Pro Kanal bietet das Gerät je ein Bass- ein Mitten und ein Höhenband. Die obere Reglerreihe auf der Frontplatte präsentiert sich als Cut-Boost-Switch, die Drehschalter der unteren Reihe sind für die Frequenzanwahl zuständig. Bedingt durch die Gyratortechnologie sind alle Bänder als Glockenfilter mit proportionaler Q-Charakteristik ausgeführt. Dies bedeutet, dass die Flankensteilheit des Filters bei zunehmender Anhebung oder Absenkung immer größer wird. Im Gegensatz dazu nimmt die konstante Q-Charakteristik manch anderer Equalizer bei zunehmender Bearbeitung immer mehr Nachbarfrequenzen mit – die proportionale Güte-Auslegung erlaubt somit eine punktgenauere Arbeitsweise. Die Bandbreite der Filter des VSE-2 wurde so gewählt, dass sich die Filter möglichst wenig gegenseitig beeinflussen. In der Praxis – so viel sei schon verraten – funktioniert die Auslegung hervorragend.
Die Frequenzen der einzelnen Bänder schließen nahtlos an einander an, überlappen sich jedoch nicht. Ohne die Gyratorschaltung noch wesentlich aufwändiger zu gestalten, wäre das wohl nicht anders möglich gewesen, trotzdem bedeutet dies eine leichte Einschränkung in der Praxis.

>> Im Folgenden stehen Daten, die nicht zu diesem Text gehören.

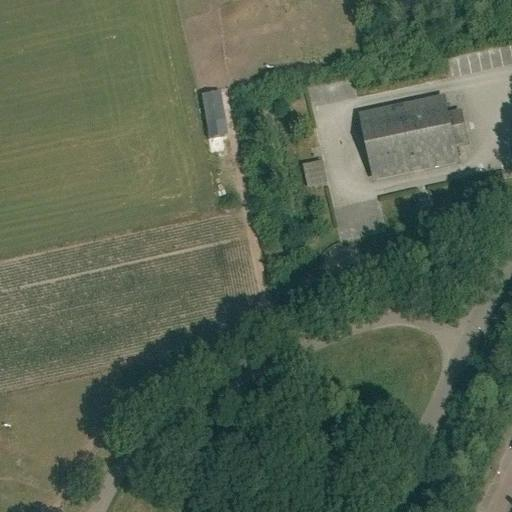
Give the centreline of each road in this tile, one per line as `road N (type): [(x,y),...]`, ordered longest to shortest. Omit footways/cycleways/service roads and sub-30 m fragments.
road 1 (unclassified): [(98,511),(140,441),(178,411),(330,332),(399,316),(423,317),(468,337)]
road 2 (unclassified): [(386,511),(468,337)]
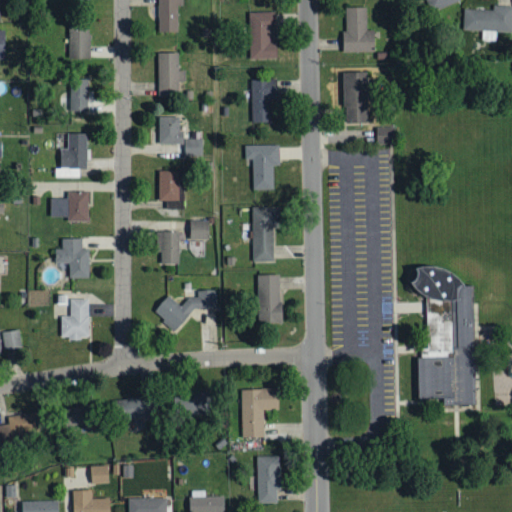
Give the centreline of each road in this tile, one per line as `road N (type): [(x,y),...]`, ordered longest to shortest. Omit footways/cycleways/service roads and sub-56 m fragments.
road 1 (residential): [(315,511),(305,0)]
road 2 (residential): [(124,366),(120,0)]
road 3 (residential): [(0,385),(313,352)]
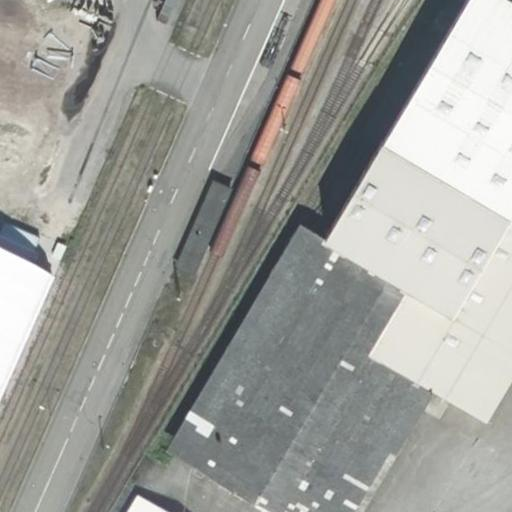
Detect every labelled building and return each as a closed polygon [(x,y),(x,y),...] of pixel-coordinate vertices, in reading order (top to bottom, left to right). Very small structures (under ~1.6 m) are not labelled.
[(57,0),(0,0),(0,220),(17,229),(109,23),(57,0)] [(511,0),(464,0),(382,139),(511,215),(511,0)] [(511,215),(382,139),(191,463),(272,511),(344,511),(346,509),(340,506),(417,377),(486,418),(482,400),(499,395),(495,378),(511,373),(511,372),(508,356),(511,354),(511,215)] [(179,258),(175,267),(194,276),(199,266),(196,265),(231,189),(215,182),(180,259),(179,258)] [(169,511),(138,493),(127,511),(169,511)]
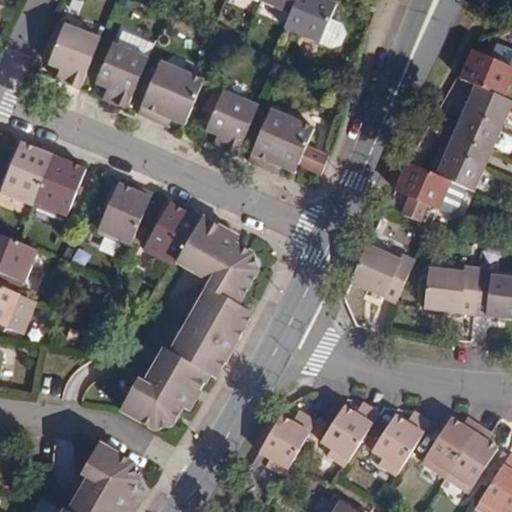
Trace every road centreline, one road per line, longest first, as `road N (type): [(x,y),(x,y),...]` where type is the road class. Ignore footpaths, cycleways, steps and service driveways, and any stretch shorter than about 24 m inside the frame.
road 1 (residential): [(329,234),(0,96)]
road 2 (residential): [(279,340),(426,383),(511,392)]
road 3 (tertiary): [(329,234),(415,36)]
road 4 (residential): [(0,414),(112,429),(200,478)]
road 5 (tertiary): [(200,478),(279,340)]
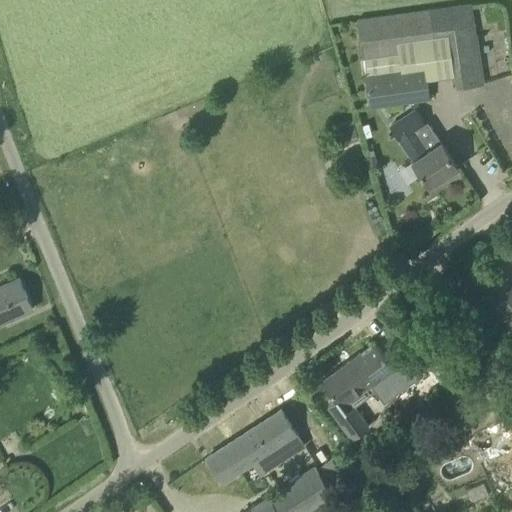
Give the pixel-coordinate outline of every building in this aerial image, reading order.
[(428,90),(427,80),(425,67),(402,71),(397,42),(449,35),(455,76),(456,87),(484,83),(483,81),(482,69),(479,69),(474,35),(474,31),(470,6),(358,22),(369,99),(428,90)] [(455,168),(458,166),(429,122),(425,125),(415,110),(390,126),(401,141),(413,160),(412,160),(429,186),(443,176),(445,179),(448,180),(456,174),(457,171),(455,168)] [(335,124),(341,144),(358,139),(352,119),(335,124)] [(468,268),(431,297),(443,315),(482,286),(468,268)] [(0,323),(32,309),(19,278),(0,286),(0,323)] [(489,291),(481,297),(500,323),(511,314),(511,287),(505,279),(489,291)] [(334,397),(325,404),(351,440),(370,426),(351,399),(370,385),(377,394),(401,377),(375,342),(322,380),(334,397)] [(469,411),(455,391),(436,404),(449,424),(469,411)] [(255,452),(259,458),(271,450),(277,459),(303,444),(281,409),(247,431),(259,449),(255,452)] [(247,431),(207,457),(222,481),(259,458),(255,452),(259,449),(247,431)] [(316,467),(315,466),(251,507),(254,511),(306,511),(334,495),(333,493),(347,484),(330,458),(316,467)] [(373,504),(380,511),(397,511),(382,496),(373,504)]
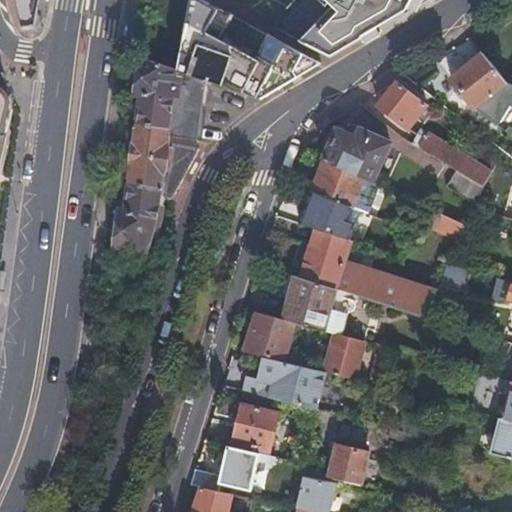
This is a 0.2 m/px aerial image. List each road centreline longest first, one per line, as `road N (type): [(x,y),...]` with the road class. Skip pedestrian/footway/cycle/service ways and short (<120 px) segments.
road 1 (primary): [(14,511),(60,373),(109,0)]
road 2 (residential): [(260,135),(229,150),(189,206),(96,511)]
road 3 (primary): [(60,58),(24,346),(0,448)]
road 4 (residential): [(164,511),(269,175),(260,135)]
road 5 (residential): [(466,0),(348,69),(260,135)]
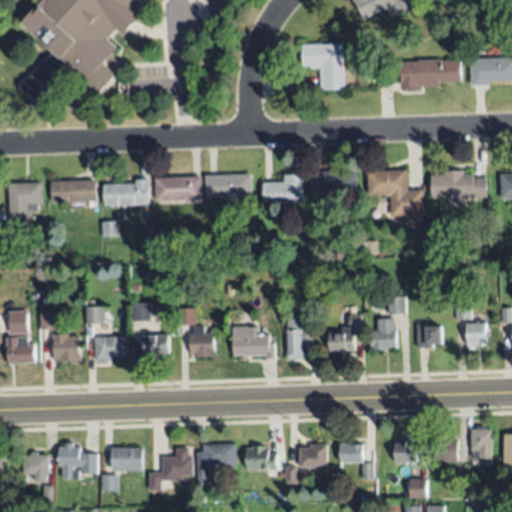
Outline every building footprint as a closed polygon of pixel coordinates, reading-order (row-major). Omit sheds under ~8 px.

Die Beschriftung der Frequenzen der Bass- und Höhenbänder befinden sich oberhalb der Drehschalter, die des Mittenbandes unterhalb desselben. So bilden die Frequenzaufdrucke auf der Frontplatte die Form einer Sinuswelle – ein optisch schönes Gimmick, das zudem der Übersichtlichkeit dient. Die A.I.R. (All Impedance Resonance) – Schaltung des Höhenbandes ist wohl angelehnt an entsprechende Schaltungen bekannter Mastering-EQ`s. Allerdings ist sie im Gegensatz zu diesen kein Shelving-EQ, sondern ebenfalls ein Glockenfilter mit einer Einsatzfrequenz von 16 Kilohertz. Die rechte Hälfte der Filterglocke liegt somit zum Teil oberhalb der Hörschwelle, was im Ergebnis einen ähnlichen Effekt bringt wie ein High-Shelf. Allerdings ist die Flankensteilheit höher, so dass nur allerhöchste Signalanteile betont werden, wo viele Instrumente bereits keine nutzbaren Obertöne mehr haben. Häufig bringt die Verwendung des Zehn-Kilohertz-Bandes daher nutzbarere Ergebnisse. Andererseits kann man die in manchen EQs anzutreffende Verwendung von Shelving-EQs mit Einsatzfrequenzen von 40 Kilohertz auch kritisch sehen – schliesslich werden hier unhörbare Signalanteile geboostet, die nachfolgendes Equipment wie Kompressoren unnötig zur Arbeit anregen. Für Vinyl-Pressungen beispielsweise muss so etwas sogar aufwändig gefiltert werden, um eine Überhitzung der Schneidstichel zu vermeiden.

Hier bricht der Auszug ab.